Les utilisateurs de ZemExpress sont en partie des acteurs de la restauration rapide, comme Pascal, qui livre le déjeuner à des employés de plusieurs entreprises. « Au début, en 2014, je sollicitais des amis pour livrer les plats. Mais ils n’étaient pas disponibles tout le temps. Aujourd’hui, j’ai confié toute la partie livraison à ZemExpress. Cela m’a enlevé beaucoup de la pression que j’avais à gérer en plus de préparer des plats », confie le restaurateur.

« Plus rapides que les voitures »

MobileLab propose aussi des services de transport de personnes : Wazemi Night pour les sorties de nuit et Wazemi School pour les élèves. « C’est un service que nous avons développé pour les parents qui ne sont pas disponibles pour conduire leurs enfants à l’école. Cela fonctionne par abonnement hebdomadaire ou mensuel », explique Gloria Accrombessi.

Les courses varient entre 500 et 3 000 francs CFA selon la distance. Peu diserte sur son chiffre d’affaires, Gloria Accrombessi préfère évaluer le succès de sa start-up au nombre de kilomètres parcourus : « Nous sommes à plus de 10 000 km par semaine et nous aimerions atteindre 150 trajets journaliers d’ici à six mois. »

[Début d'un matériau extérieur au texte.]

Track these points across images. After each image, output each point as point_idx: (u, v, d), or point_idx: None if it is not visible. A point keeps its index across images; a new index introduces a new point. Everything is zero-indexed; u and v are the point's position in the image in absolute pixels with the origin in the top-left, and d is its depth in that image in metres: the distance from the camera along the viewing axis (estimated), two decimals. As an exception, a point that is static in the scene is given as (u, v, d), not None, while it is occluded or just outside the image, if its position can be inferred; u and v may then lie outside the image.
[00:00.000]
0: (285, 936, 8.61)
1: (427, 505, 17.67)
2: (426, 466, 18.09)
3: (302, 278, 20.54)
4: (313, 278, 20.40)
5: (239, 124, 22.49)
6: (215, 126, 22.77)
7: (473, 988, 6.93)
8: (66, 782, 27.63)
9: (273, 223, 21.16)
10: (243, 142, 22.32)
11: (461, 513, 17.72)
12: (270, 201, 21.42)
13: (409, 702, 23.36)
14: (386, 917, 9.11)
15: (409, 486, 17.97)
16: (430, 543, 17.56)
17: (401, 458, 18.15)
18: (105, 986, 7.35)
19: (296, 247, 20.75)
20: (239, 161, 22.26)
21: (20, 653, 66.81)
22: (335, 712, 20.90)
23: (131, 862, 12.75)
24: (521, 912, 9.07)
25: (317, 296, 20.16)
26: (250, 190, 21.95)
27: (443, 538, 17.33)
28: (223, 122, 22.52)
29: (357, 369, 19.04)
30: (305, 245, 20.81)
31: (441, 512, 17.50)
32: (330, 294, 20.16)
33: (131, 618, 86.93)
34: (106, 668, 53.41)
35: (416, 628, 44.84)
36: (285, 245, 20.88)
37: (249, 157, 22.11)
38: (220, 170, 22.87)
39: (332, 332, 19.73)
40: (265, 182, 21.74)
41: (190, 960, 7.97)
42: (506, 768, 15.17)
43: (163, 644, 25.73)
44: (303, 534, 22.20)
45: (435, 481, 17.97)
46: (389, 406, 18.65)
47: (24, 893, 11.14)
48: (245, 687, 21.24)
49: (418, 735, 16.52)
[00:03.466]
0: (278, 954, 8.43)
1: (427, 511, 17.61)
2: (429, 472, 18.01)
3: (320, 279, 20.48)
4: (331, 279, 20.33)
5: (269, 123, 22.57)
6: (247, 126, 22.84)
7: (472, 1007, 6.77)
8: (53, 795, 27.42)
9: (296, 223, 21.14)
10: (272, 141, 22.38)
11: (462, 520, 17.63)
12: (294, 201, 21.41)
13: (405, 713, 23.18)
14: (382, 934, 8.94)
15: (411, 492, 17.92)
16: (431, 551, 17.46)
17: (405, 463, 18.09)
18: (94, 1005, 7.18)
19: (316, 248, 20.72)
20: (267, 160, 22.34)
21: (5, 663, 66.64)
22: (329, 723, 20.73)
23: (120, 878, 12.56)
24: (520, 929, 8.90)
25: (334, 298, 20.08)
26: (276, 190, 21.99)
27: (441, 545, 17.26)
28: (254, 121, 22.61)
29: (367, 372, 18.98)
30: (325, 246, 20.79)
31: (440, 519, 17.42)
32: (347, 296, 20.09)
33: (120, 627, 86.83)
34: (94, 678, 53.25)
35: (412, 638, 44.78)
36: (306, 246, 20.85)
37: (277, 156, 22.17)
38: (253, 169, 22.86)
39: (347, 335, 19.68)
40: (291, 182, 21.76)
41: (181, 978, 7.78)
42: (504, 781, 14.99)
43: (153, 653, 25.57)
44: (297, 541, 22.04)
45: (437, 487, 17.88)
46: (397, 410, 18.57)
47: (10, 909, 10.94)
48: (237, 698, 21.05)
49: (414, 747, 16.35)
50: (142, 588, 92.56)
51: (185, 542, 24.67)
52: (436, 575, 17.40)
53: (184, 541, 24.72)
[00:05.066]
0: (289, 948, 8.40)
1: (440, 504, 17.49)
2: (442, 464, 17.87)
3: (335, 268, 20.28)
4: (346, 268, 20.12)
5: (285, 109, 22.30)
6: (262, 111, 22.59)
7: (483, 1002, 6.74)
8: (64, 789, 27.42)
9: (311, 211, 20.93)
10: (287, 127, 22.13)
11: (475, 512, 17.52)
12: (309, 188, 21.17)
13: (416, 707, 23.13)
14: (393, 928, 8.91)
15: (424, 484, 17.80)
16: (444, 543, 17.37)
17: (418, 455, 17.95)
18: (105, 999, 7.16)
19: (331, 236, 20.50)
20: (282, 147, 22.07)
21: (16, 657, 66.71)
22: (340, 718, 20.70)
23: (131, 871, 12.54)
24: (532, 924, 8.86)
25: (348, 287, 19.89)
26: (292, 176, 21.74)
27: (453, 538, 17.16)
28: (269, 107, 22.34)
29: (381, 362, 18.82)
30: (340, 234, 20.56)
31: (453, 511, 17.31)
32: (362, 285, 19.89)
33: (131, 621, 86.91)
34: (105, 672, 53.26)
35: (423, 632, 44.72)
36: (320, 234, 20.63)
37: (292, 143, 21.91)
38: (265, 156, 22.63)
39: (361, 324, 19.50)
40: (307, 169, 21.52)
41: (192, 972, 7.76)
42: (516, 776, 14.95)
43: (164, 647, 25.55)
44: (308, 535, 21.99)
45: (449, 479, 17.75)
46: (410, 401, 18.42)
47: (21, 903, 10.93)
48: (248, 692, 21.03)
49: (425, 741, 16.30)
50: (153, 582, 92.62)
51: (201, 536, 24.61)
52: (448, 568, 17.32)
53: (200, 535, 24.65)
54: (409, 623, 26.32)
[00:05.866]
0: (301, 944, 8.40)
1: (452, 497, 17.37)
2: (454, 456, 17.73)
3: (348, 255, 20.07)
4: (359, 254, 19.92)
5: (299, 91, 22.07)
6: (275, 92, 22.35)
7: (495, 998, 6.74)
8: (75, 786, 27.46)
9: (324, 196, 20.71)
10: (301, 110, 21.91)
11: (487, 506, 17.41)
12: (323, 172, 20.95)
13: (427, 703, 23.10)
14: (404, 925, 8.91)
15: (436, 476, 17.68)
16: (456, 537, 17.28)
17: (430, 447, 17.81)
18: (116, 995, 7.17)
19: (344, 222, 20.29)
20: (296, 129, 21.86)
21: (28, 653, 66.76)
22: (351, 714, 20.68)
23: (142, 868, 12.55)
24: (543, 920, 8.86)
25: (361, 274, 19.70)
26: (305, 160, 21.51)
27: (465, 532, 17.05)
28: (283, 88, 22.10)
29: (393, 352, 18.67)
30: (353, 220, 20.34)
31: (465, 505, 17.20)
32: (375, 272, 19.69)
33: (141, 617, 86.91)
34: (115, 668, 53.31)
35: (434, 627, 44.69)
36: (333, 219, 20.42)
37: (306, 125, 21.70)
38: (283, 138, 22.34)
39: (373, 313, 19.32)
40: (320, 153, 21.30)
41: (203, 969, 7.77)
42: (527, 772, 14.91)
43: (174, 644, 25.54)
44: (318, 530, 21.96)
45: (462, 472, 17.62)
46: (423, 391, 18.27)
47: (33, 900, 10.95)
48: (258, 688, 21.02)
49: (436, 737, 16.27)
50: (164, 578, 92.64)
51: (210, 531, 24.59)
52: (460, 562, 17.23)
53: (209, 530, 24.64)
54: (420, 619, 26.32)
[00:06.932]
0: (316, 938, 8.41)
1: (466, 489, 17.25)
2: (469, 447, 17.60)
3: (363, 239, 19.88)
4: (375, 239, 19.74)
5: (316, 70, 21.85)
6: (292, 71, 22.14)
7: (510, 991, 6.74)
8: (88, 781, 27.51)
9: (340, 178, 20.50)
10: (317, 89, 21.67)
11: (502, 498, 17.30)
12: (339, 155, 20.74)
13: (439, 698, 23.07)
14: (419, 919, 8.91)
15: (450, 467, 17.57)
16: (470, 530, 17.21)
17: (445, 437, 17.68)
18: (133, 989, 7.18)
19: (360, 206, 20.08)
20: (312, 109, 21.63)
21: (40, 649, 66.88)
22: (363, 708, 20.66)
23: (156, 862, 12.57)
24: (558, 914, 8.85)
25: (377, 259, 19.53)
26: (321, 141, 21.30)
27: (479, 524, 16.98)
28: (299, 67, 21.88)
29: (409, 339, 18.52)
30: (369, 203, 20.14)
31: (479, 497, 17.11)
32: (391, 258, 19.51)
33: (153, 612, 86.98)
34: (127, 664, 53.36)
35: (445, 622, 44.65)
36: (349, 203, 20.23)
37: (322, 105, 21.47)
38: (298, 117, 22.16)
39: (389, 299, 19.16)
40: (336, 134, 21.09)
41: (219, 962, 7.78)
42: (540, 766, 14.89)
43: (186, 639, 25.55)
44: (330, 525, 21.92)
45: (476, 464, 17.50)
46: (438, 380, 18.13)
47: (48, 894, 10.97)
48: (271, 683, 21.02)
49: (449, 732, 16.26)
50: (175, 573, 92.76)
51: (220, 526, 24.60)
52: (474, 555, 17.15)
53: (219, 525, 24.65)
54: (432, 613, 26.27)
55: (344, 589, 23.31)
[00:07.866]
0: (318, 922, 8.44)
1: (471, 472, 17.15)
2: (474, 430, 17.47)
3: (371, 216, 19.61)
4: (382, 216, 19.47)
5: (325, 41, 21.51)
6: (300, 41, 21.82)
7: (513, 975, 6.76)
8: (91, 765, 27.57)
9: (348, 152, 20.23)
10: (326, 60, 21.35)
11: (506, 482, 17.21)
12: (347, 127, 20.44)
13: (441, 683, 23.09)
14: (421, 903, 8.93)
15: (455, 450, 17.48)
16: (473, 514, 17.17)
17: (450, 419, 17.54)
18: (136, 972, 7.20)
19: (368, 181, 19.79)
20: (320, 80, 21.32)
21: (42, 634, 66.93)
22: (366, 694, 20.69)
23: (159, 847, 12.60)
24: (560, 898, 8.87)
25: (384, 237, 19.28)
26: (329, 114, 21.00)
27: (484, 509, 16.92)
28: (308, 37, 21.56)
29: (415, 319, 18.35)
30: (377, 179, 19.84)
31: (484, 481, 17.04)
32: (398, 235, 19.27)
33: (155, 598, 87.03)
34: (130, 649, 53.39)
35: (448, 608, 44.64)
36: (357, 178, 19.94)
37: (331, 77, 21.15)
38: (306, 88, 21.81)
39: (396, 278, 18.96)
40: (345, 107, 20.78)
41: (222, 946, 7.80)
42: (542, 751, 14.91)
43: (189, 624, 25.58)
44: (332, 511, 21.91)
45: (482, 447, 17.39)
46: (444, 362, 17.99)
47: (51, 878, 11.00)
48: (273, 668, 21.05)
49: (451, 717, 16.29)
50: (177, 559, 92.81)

Mais quel avenir pour une entreprise qui s’appuie sur un mode de transport qui pourrait décliner au cours des prochaines années ? En juillet, le gouvernement a mis en circulation quelque 300 véhicules dans le cadre du programme Bénin-Taxi pour moderniser le transport urbain dans les grandes villes. Le tarif minimum de la course est à 1 000 francs CFA. Mais Gloria Accrombessi se veut rassurante : « Les motos-taxis sont plus rapides que les voitures et vous évitent un temps fou dans les embouteillages. » Ce n’est pas un hasard si « zémidjan » signifie « emmène-moi vite » en langue fon.